[[ Data open ]]
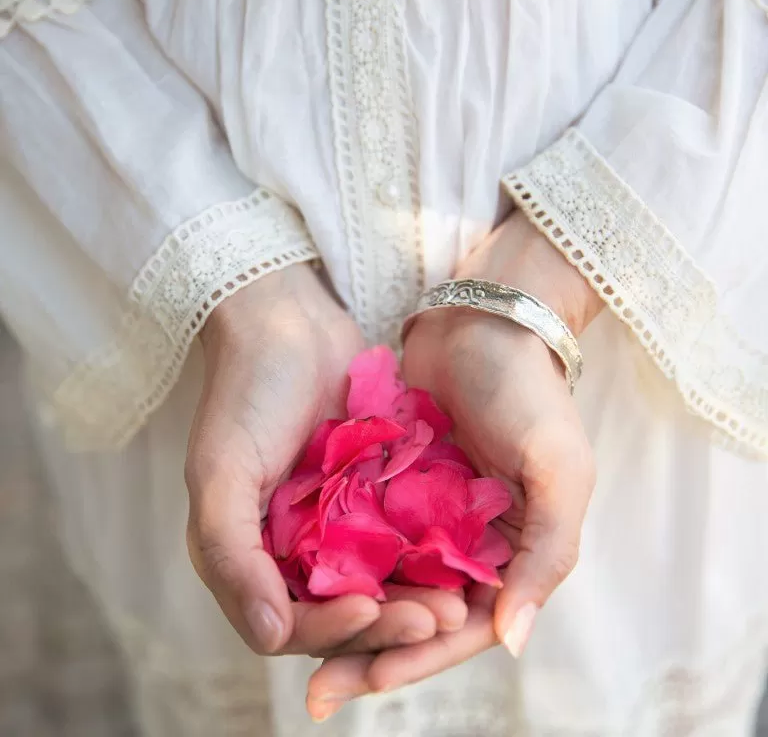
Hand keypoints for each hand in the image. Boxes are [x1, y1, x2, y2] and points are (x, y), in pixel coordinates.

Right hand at [186, 264, 466, 662]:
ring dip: (416, 596)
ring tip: (459, 600)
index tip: (370, 610)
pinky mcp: (370, 495)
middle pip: (343, 609)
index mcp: (248, 555)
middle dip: (389, 622)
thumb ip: (231, 553)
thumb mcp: (221, 471)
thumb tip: (270, 639)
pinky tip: (461, 559)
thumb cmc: (247, 392)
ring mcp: (334, 522)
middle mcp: (292, 548)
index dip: (330, 628)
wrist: (290, 324)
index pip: (289, 621)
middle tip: (439, 619)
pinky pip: (401, 537)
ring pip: (380, 581)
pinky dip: (426, 555)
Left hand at [307, 212, 601, 711]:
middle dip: (371, 653)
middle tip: (318, 691)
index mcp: (513, 554)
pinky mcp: (394, 486)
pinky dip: (341, 563)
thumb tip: (512, 641)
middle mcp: (468, 545)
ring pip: (385, 584)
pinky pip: (366, 536)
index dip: (420, 658)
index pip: (466, 627)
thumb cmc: (530, 396)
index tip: (370, 679)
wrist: (484, 325)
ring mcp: (427, 517)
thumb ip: (545, 557)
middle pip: (417, 617)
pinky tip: (301, 584)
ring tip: (299, 645)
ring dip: (349, 617)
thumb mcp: (560, 473)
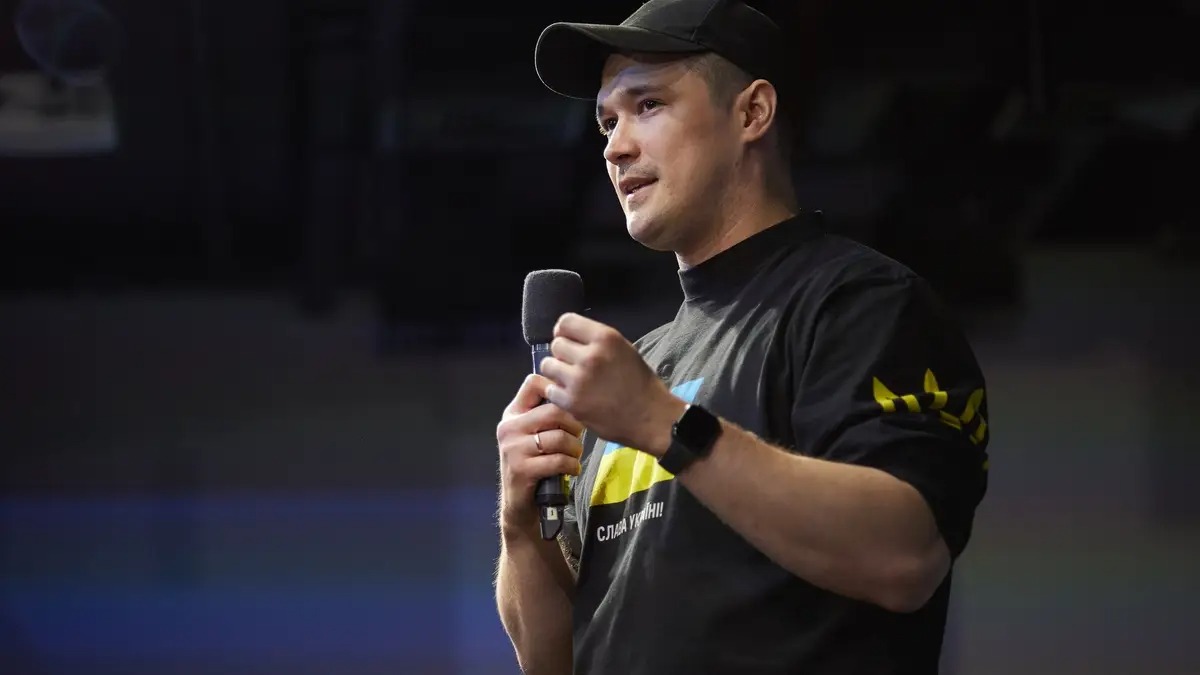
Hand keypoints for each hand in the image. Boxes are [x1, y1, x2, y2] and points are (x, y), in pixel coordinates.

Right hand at [495, 374, 584, 533]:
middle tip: (578, 437)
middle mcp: (509, 427)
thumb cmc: (534, 465)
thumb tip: (577, 391)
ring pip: (560, 437)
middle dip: (575, 425)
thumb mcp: (533, 435)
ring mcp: (513, 448)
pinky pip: (559, 460)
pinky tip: (572, 469)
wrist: (520, 505)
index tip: (570, 406)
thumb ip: (547, 414)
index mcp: (513, 414)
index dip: (557, 388)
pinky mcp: (521, 469)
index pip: (534, 382)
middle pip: (554, 410)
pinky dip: (572, 465)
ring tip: (574, 455)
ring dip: (575, 449)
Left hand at [539, 313, 684, 455]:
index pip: (566, 322)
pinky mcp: (572, 402)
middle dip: (562, 354)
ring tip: (570, 381)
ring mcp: (579, 380)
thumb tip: (569, 336)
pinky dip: (558, 393)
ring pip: (548, 365)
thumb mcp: (624, 350)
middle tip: (574, 366)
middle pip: (556, 344)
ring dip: (557, 372)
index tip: (568, 341)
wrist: (650, 417)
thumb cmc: (639, 383)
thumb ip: (597, 341)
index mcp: (606, 338)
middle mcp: (591, 355)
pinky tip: (572, 396)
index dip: (564, 332)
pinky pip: (550, 389)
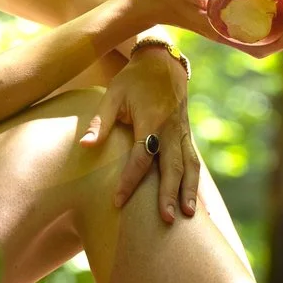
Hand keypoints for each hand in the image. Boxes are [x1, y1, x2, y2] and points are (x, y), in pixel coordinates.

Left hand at [80, 41, 199, 222]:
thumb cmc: (134, 80)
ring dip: (189, 192)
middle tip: (165, 219)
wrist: (163, 63)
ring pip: (189, 167)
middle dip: (169, 194)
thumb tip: (85, 146)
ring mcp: (183, 134)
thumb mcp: (113, 94)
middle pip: (171, 166)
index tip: (118, 201)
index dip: (129, 180)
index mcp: (152, 120)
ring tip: (189, 216)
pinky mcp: (187, 137)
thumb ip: (101, 121)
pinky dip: (196, 184)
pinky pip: (194, 163)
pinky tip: (198, 204)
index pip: (141, 156)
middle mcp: (171, 130)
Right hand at [134, 0, 282, 58]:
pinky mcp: (216, 16)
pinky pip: (242, 20)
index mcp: (219, 32)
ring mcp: (220, 26)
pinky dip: (255, 12)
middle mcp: (222, 33)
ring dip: (269, 25)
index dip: (278, 42)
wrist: (145, 0)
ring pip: (252, 34)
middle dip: (280, 35)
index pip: (255, 48)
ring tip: (282, 6)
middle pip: (259, 45)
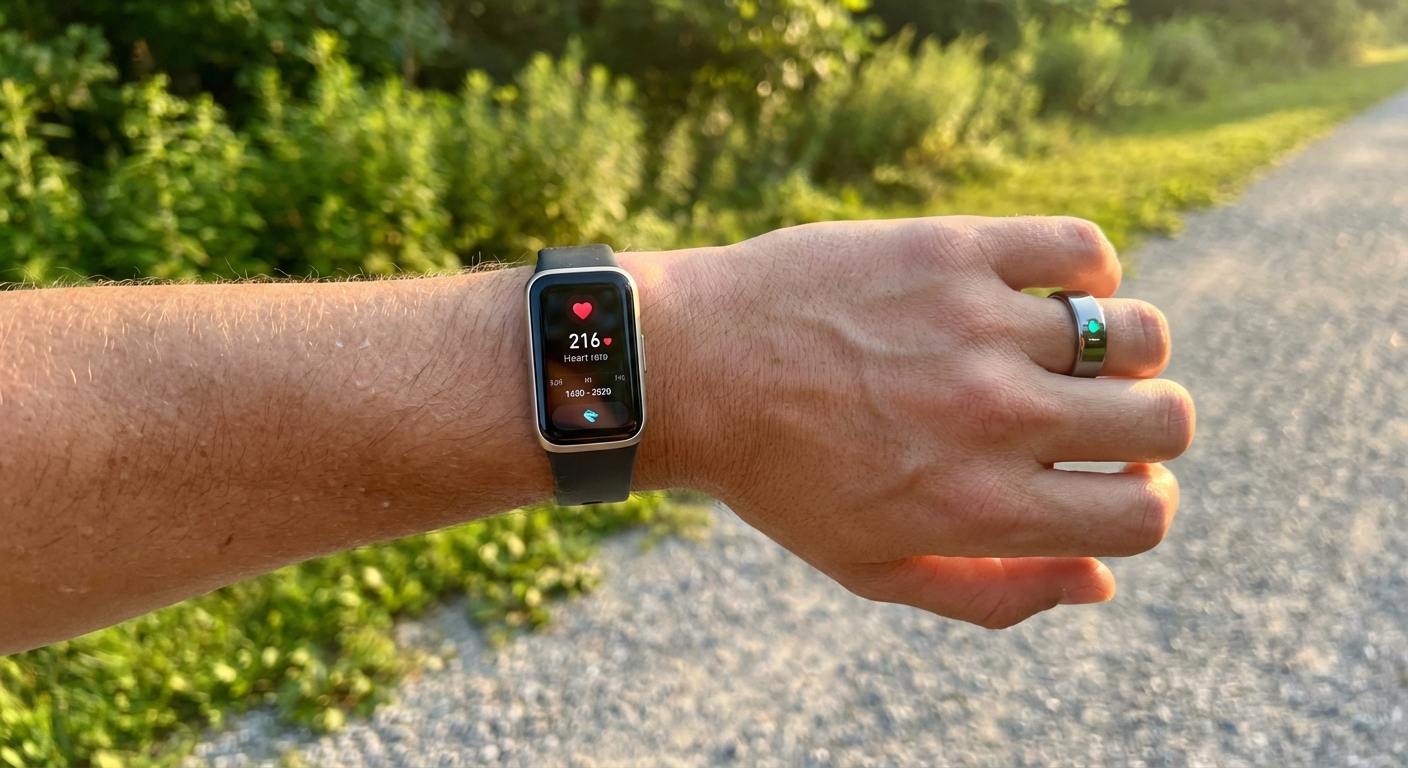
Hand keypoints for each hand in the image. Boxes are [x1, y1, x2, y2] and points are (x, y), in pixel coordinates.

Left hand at [638, 216, 1193, 627]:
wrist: (693, 369)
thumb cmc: (781, 478)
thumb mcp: (872, 569)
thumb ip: (994, 595)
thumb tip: (1102, 579)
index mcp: (980, 507)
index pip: (1144, 513)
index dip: (1143, 502)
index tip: (1112, 480)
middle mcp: (994, 418)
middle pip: (1164, 420)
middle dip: (1149, 428)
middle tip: (1094, 415)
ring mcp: (978, 327)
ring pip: (1138, 332)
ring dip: (1121, 350)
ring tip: (1066, 352)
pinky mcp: (953, 250)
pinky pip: (1083, 247)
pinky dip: (1086, 268)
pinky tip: (1038, 292)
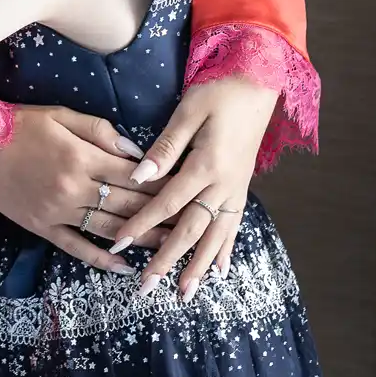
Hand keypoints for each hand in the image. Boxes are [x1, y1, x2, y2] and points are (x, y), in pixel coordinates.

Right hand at [0, 107, 174, 272]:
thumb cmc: (21, 125)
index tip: (186, 190)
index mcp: (82, 157)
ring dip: (141, 240)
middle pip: (127, 205)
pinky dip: (100, 259)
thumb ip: (101, 131)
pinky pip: (76, 246)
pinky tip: (123, 267)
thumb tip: (136, 151)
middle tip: (190, 224)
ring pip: (108, 230)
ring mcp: (57, 211)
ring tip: (170, 248)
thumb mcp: (62, 115)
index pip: (133, 175)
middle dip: (161, 215)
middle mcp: (74, 188)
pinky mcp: (42, 227)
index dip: (162, 184)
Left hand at [111, 77, 278, 296]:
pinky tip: (219, 272)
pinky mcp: (242, 188)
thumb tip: (140, 176)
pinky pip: (233, 226)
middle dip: (167, 260)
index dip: (140, 224)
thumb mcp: (188, 111)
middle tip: (147, 288)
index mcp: (206, 165)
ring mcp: (236, 189)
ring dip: (198, 266)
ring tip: (184, 293)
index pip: (166, 203)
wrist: (258, 82)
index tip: (117, 242)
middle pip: (190, 230)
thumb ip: (165, 146)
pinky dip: (225, 250)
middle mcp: (223, 185)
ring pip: (214, 236)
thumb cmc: (219, 92)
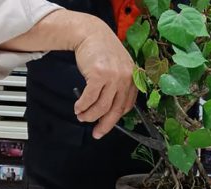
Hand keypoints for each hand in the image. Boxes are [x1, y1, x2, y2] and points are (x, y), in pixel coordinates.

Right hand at [0, 10, 137, 139]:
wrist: (91, 33)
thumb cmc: (103, 52)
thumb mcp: (118, 67)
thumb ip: (119, 85)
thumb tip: (110, 108)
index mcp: (133, 78)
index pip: (127, 106)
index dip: (115, 119)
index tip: (106, 127)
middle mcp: (126, 78)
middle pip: (116, 110)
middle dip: (104, 125)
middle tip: (96, 133)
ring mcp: (113, 77)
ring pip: (101, 106)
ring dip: (89, 115)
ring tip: (82, 117)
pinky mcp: (99, 74)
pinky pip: (89, 98)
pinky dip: (82, 106)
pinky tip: (77, 108)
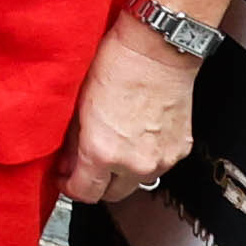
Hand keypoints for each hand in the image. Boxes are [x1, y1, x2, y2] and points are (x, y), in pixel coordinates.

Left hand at [62, 22, 198, 204]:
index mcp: (102, 152)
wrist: (157, 51)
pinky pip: (158, 165)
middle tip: (85, 164)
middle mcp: (134, 163)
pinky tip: (136, 136)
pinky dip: (145, 158)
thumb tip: (67, 161)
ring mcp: (161, 159)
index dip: (69, 187)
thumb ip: (71, 142)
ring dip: (122, 173)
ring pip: (136, 182)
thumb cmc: (116, 66)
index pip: (83, 193)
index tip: (65, 178)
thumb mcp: (78, 104)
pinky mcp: (179, 150)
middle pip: (110, 195)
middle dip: (95, 183)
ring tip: (113, 147)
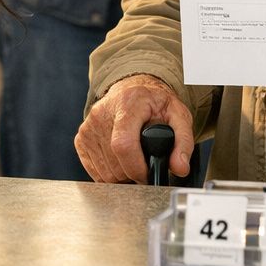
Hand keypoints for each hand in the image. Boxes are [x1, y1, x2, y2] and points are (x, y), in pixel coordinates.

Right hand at [75, 74, 192, 182]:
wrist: (132, 90)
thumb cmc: (155, 104)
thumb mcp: (178, 116)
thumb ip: (183, 141)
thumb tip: (180, 167)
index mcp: (128, 103)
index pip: (123, 145)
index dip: (136, 168)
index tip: (148, 174)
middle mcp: (103, 112)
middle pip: (115, 163)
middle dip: (133, 174)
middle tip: (145, 165)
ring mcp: (89, 126)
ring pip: (105, 172)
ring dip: (122, 175)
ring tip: (134, 160)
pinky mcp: (81, 137)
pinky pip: (95, 171)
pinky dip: (109, 174)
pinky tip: (120, 160)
[[ Data closed ]]
» **Prompt**
Your reply should consist solely of the lines above from the line containing "thumb mcp: (560, 473)" up to and including the line containing "ring dip: (575, 449)", reproduced exactly, minus the pictures.

» **Your solution**
thumb mcp: (560, 473)
Hand keypoints for each hand in the image. Boxes are [x1, y1, x2, y2] and points are (x, y), in pixel coordinates.

Right hand at [495, 374, 584, 533]:
middle tip: (578, 437)
middle mcp: (509, 427)
thumb cmc: (534, 465)
thumb tip: (577, 391)
ring pip: (560, 437)
middle dip: (575, 425)
thumb mcp: (533, 435)
ring mcp: (513, 448)
pinky pip: (559, 460)
pinky tip: (572, 469)
wrist: (520, 505)
index tip: (570, 406)
thumb ip: (547, 414)
index mcp: (513, 414)
index dip: (557, 388)
pinky mcp: (521, 469)
index pip: (534, 382)
middle pip: (554, 410)
pinky dip: (572, 465)
ring tip: (574, 455)
ring dip: (575, 449)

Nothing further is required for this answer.